Buttered Side (1841, 1857); Gods send nuts (1860); Oxford Quotations
Laurence Horn
laurence.horn at YALE.EDU
Sat Feb 5 19:18:20 UTC 2005
At 3:13 AM -0500 2/5/05, Bapopik at AOL.COM wrote:
>BUTTERED SIDE
>...
>Oxford has this proverb from 1867. It's like Murphy's law--with two choices,
>the worst outcome will result.
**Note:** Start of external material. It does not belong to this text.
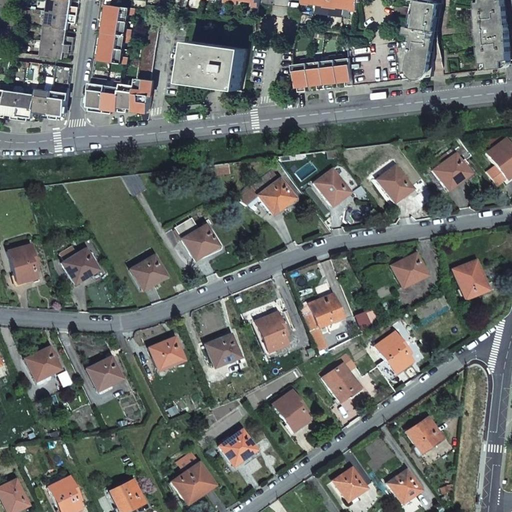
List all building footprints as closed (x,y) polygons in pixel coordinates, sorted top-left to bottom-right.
[(50,4),(48,12),(79,16),(80,8),(71,7),(72,3),(72,0),(48,0),(48,4),(50,4)] [(303,0),(303,5),(309,6),(310,4),(324,6),(324,8),(337,10),(338,8),(352,10),(352,11),(358,12),(359,0),(303,0)] [(477,0),(485,70),(508,68),(510,67),(511,64),(511,56),(505,0),(477,0)] [(409,26),(407,41),(400,42),(404,80),(418,78),(433,76),(444,4),(421,1),(417,1),(416,7),(412,7),(410,19),(414,19),(413,27),(409,26)] [(100,38),(98,54),(106,55),(105,61),(128,64),(129,57),(123,57),(125,43),(131,43),(133,30),(127,29),(129,15),(135,16),(136,9),(113,6),(112,12),(104,11),(101,27),(110,28),(108,39),(100,38)] [(45,20),(44,27),(68,30),(69,26),(69,23),(78,24),(79,16),(48,12),(47,20),(45,20)] [(160,22),(147,20),(140,66),(139,78),(152,80),(160,22)] [(45,34),(44,42),(75,45),(76,38),(67,36),(68,33),(68,30),(44,27),(43,33),(45,34)] [(42,49),(41,56),(64,60),(65,56),(65,52),(74,54),(75,45),(44,42),(43,50),(42,49)] [(248,49),(192,42),(186,83),(214,86),(243,90),(248,49)] [(400,42),(351,48),(353,60),(355,86),(404,80),(400,42)] [(297,66),(297,72),(299,91),(307,91),(307,82),(318,81),(319,89),(335,87),(334,79),(346,78),(346,86),(355,86),(353,60),(344,61),(344,55),(331,56),(331,62),(317,64),(316,58),(303,59),(304,65),(297,66)] [(136,105),(135,108),(151,109),(152,96),(151,96),(153,80),(152,80),(139,78),(139,82),(136,105)] [(93,91),(92,103),(98,104),(97,113),(105,114),(109,88),(100,87),(101,80),(94,79),(93,91)] [(121,107),(121,112),(129,113),(129,104),(132,104),(136,105),(139,82),(132,81),(131,88),(124,88),(121,107)] [(109,88),(105,114),(113,115),(115,106),(118,106),(121,107),(124,88),(124,83),(117,82),(117,88),(109,88)] [(40,91),(37,109),(44,110),(44,114),(43,118),(51,119),(55,94),(47,93),(48,86),(41,85),(40,91)] [(0,109),(7,111),(10,87),(4,86),(3,92),(0,91),(0,109)] [(10,87),(7,111),(13,112),(13,116),(12,120),(20,121),(24,95),(16,94),(17,88),(10,87)] [(55,94),(51,119),(59,120),(60,116),(60,112),(67,113),(70,89),(63,88),(63,95),(55,94)] [(24,95),(20,121),(28,122),(29,118),(29,114),(36,115),(37,109),(40,91),(33,90),(32,96),(24,95)] [(92,103),(90,112),(97,113),(98,104),(92,103)] [(511,150),(501,135),(482,150),(485,154),(485,155),(494,167),(485,173),(496,186),(500,183),(504,180),(505,181),(511,175),(511,150)] [(450,150),(428,167),(445,189),(457,180),(459,182),(464,179),(468,175),(450,150)] [(393,168),(376,181),(393,204),(400,198),(408,192),(403,185),(405,183),(393,168)] [(331,171),(313,185),(330,207),(338,201),(346,196),(340,189),(343,187),(331,171)] [(272,173),(252,189),(258,197),(279,181),(272,173)] [(136,176),(121,178),(132,197),(144,190),(136,176)] [(258,197),(257,197),(270,214),(282,206),(283,208),(289,204),(294,200),(279,181),(258,197)] [(205,227),(181,241),(193,261),(205,254),(204,252),(210,249),(216,245),(205,227)] [(29,246),(7,253),(16,285),(27,282),(38,278),(29,246)] [(63,263),(61,264),(72,282),(78,279),(84,276),(85,278),(96,271),(85,250),(76,255),(72,248),(59,256),(63,263)] [(402,261),(389,267),(399,286),(412,280),(413,282),(425,276),(414,255),(402,261)] [(152,257),(129,271),(139,290),(152,283),(153,285),(159,282),(165,278),(152,257)] [(474,261),(452,270),(463,300),(486,291),(480,276),(474,261)] [(315,303),(298,309),(308,333),(341,320),(331,296),(315,303)] [(260,307),(240,315),(245,327),(253,323),(275,314),(276,316),(286,312),(281,299),(260,307)] [(275,314),(253,323),(266,353),(288,345),(276,316),(275,314)] [(393,334),(374,347),(393,374),(403,367),(413,360),(393,334)] [(216,342),(203,347),(211,366),(224,361),(225,364),(238,359),(229,336),(216,342)] [(160,344),(147,349),(155,370),(168,365),(169,367),(182,362),(173,339),(160,344)] [(36,355),(24,361),(33,380),(34,380),(44,375),(45,374),(46,376),(59,371),(48,349),(36,355)] [(94,390),(107,385),(107,384),(108,387),(120,380),(110,359),(97,365),(85,371),(94,391),(94,390)] [(341,366),(322,380),(338,403),(348,396),(358,389),(341,366)] [(44,375),(34,380),(35,382),(37,386),(48,381),(44,375)] [(97,396),(109,390),(108,387),(107,384),(107,385),(94,390),(97,396)] [(290,392),(271,405),(290,433),(300,425),(309,418),(290,392)] [(425,419),(405,433),(419,454),(437,441),(430,431),(433,429),(429,424),(425,419)] [(240,432),(218,448),(230,466),(242,458),(243,460),(249,456),(254,452),(240,432)] [(196,463),(169,483),(185,506),(199,496),(212,487),(196,463)] [(341,476),(332,482),(346,501),(361,491),(356,484),(359,482),(350,469),(341,476)] [(395,477),(386,483),(400,504),(416,493),(411,486),(414,484),(405,471),(395,477)] [(56,484),(46,489),(57,511),(74,511),(82,508),(68,478),(65,479),(62,475),(54,479),(56,484)] [(13,481),(0,487),(0,503),(4,511),(14,511),(23,508),(19,500),(22,499),(13,481)] [(130,482),(108,493),(117,511),(124,511),(128,510),(138,505),(133,495),(136,493),(130,482)]
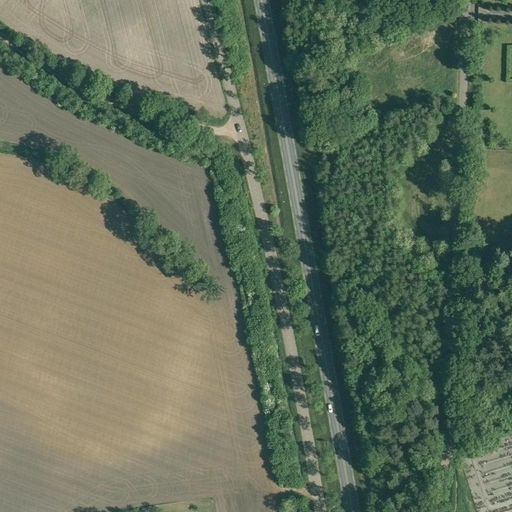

Bread always falls on the buttered side.
>...
>...
>(NEWSPAPERARHIVE)
>...
>Tuesday, November 23, 1841 _Norwalk,_
>(http://www.newspaperarchive.com/Search.aspx?Search=city:norwalk+buttered+side+AND)
>_Ohio_
>(http://www.newspaperarchive.com/Search.aspx?Search=state:ohio+buttered+side+AND)
> _Huron Reflector _
>(http://www.newspaperarchive.com/Viewer.aspx?img=wUP6BEk4rpmKID/6NLMW2vynnkNBVZv8E8crKPO4KeOd5XSGz6G6XQ==)
>
>...
>...not fall upon the And always on the BUTTERED SIDE. My misfortunes are
>many.....so nicely with die but- ter of greasy SIDE into the dirt of despon-
>and leave..
>..
>...
...and given that "a cat always lands on its feet", we derive a
paradox I've come across in various forms...let me check...yup, here
it is in one version, which has the advantage of the fact that the
query is posted from our neighboring town of Cheshire CT.
L
====================
http://ask.yahoo.com/ask/19990914.html
Dear Yahoo!:
Why does buttered bread always land butter-side down? And why do cats
always land on their feet? What would happen if you buttered the back
of a cat and dropped it out of a window?
Gilly
Chesire, Connecticut
Dear Gilly:
Funny you should ask. This question seems to be making the rounds. We
found the answer by doing a slightly advanced search, typing "+toast
+cat" into Alta Vista's search engine. On one web page we learned
that this query is the basis for a grand prize-winning solution to
the elusive puzzle of perpetual motion.
The project description speaks for itself:
"When a cat is dropped, it always lands on its feet, and when toast
is dropped it always lands buttered side down. It was proposed to
strap giant slabs of hot buttered toast to the back of a hundred
tethered cats; the two opposing forces will cause the cats to hover,
spinning inches above the ground. Using the giant buttered toast/cat
array, a high-speed monorail could easily link New York with Chicago."